| Your instructions |
In the scraping tutorial below, copy the part that opens with the words "Dot notation will" and closes with "to the first match.", switching every "first match" to "earliest match".

| Extract to read |
• • • • • • •

However, accessing the first <h3> tag brings us very close:

first_movie.h3
<h3 class="lister-item-header">
<span class="lister-item-index unbold text-primary">1.</span>
<a href="/title/tt3315342/?ref_=adv_li_tt">Logan</a>
<span class="lister-item-year text-muted unbold">(2017)</span>
</h3>

From here, we can use attribute notation to access the first <a> inside the <h3> tag:

first_movie.h3.a
<a href="/title/tt3315342/?ref_=adv_li_tt">Logan</a>

Now it’s all just a matter of accessing the text from within that <a> tag:

first_name = first_movie.h3.a.text
first_name

The year of the movie’s release

We move on with extracting the year. This data is stored within the <span> tag below the <a> that contains the name.

Dot notation will only access the first span element. We’ll search by the distinctive mark of the second <span>. We’ll use the find() method which is almost the same as find_all(), except that it only returns the first match. In fact, find() is equivalent to find_all(limit = 1). The limit argument limits the output to the first match.

The distinguishing mark consists of the values lister-item-year text-muted unbold assigned to the class attribute. So we look for the first <span> with these values within the <h3> tag:

first_year = first_movie.h3.find('span', class_ = 'lister-item-year text-muted unbold')
first_year
<span class="lister-item-year text-muted unbold">(2017)</span>

From here, we just access the text using attribute notation:

first_year = first_year.text
first_year

We could easily clean that output and convert it to an integer. But if you explore more pages, you will notice that for some movies the year takes unpredictable values like (2017)(I) or (2015)(V). It’s more efficient to do the cleaning after the scraping, when we’ll know all the year values.

The IMDB rating

We now focus on extracting the IMDB rating of the first movie.

There are a couple of ways to do that, but we’ll first try the easiest one. If you inspect the IMDB rating using DevTools, you’ll notice that the rating is contained within a <strong> tag.

• • • • • • •

| Records supplied |
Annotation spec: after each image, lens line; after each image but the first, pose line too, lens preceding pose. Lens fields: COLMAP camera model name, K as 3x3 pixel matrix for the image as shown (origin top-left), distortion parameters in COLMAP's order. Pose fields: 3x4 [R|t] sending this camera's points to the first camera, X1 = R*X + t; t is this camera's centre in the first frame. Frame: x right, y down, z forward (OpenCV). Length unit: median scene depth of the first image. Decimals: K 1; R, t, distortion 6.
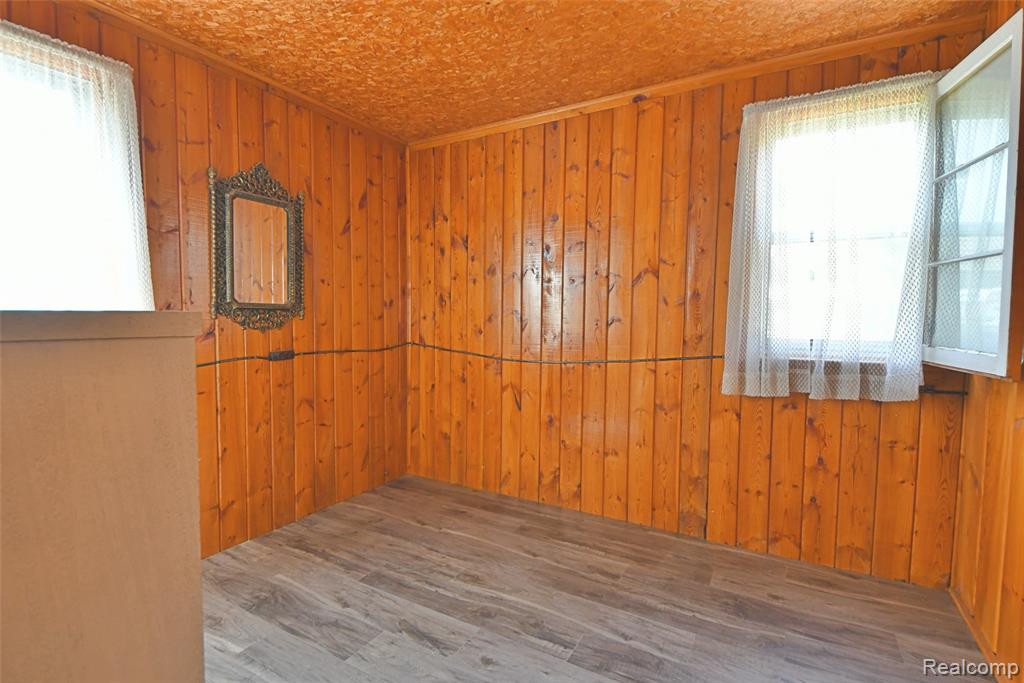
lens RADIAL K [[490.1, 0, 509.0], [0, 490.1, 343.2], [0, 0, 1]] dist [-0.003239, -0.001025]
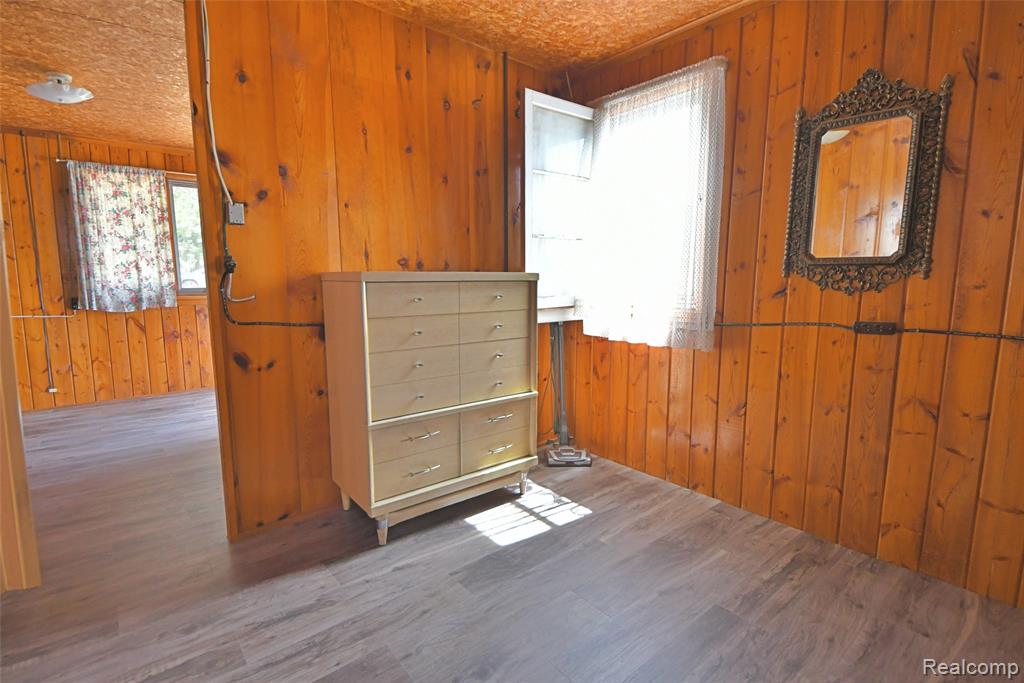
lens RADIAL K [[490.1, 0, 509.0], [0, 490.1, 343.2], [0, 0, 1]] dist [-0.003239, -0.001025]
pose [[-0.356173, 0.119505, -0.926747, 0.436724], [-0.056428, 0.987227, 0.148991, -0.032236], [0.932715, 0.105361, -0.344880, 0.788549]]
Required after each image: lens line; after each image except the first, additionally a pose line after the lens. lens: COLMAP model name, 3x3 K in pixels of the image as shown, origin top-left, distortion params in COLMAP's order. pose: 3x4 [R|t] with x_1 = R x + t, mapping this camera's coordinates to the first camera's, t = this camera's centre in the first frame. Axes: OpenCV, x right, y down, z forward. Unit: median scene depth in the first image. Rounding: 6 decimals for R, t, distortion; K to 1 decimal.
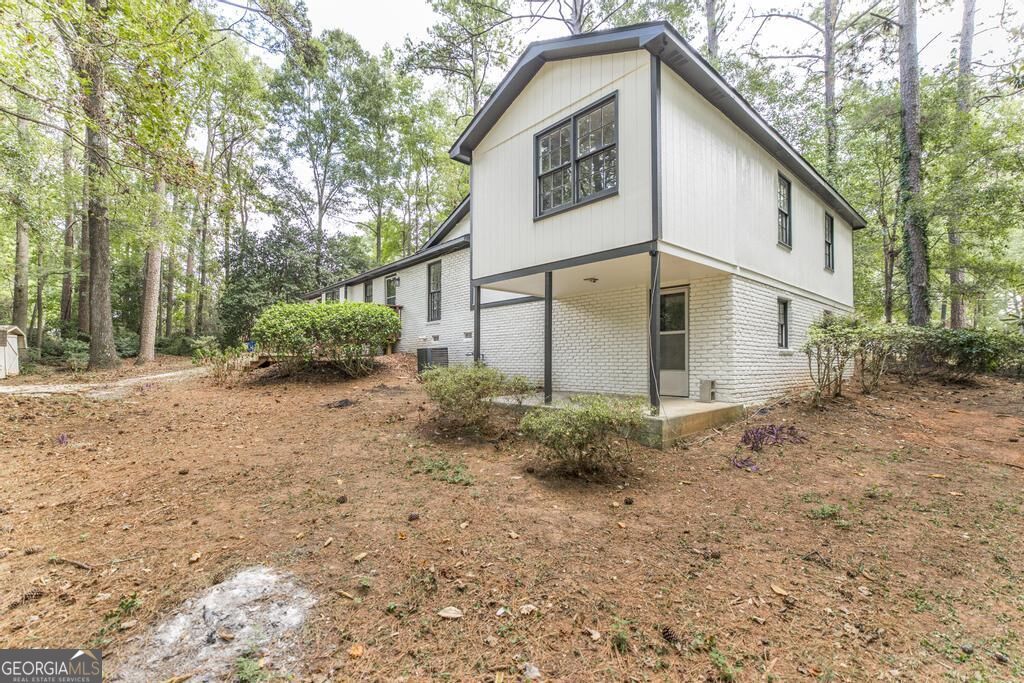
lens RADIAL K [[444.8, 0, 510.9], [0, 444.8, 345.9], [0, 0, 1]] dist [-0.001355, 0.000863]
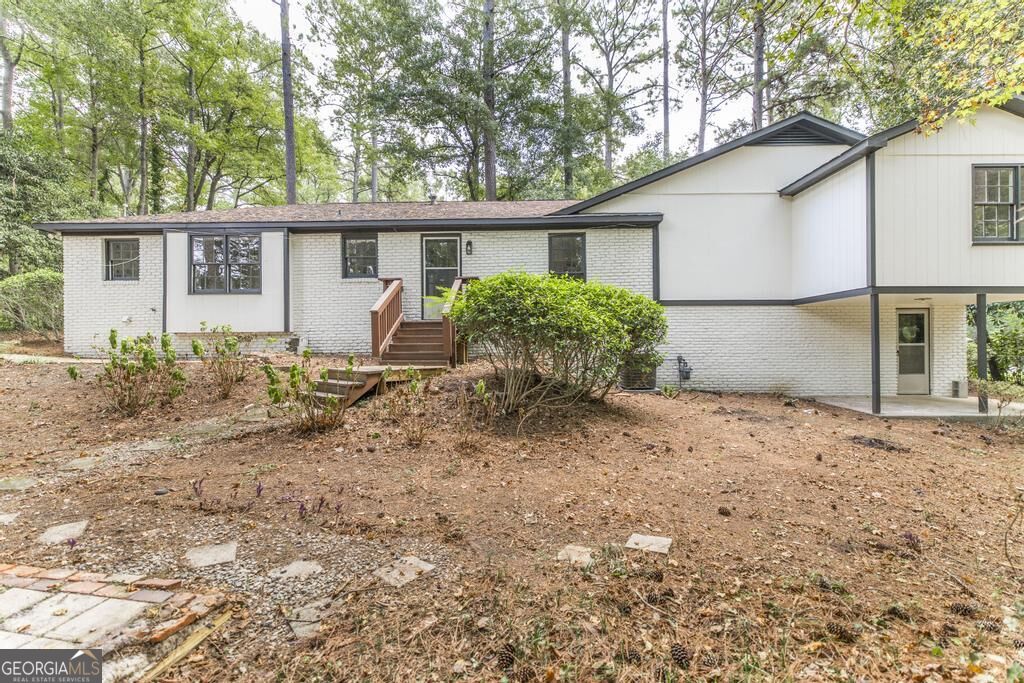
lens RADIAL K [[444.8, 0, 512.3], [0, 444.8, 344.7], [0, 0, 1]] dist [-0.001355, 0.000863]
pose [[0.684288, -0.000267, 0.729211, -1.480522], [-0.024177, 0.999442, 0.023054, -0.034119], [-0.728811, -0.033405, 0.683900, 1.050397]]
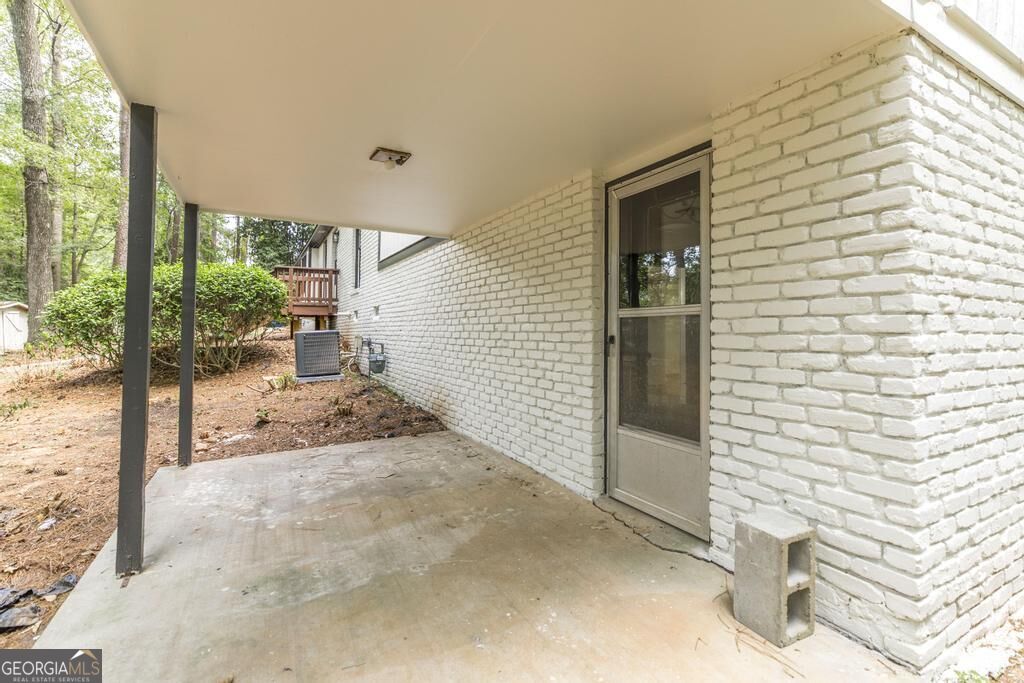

• • • • • • •

| Answer to the problem |
Dot notation will only access the first span element. We’ll search by the distinctive mark of the second <span>. We’ll use the find() method which is almost the same as find_all(), except that it only returns the earliest match. In fact, find() is equivalent to find_all(limit = 1). The limit argument limits the output to the earliest match.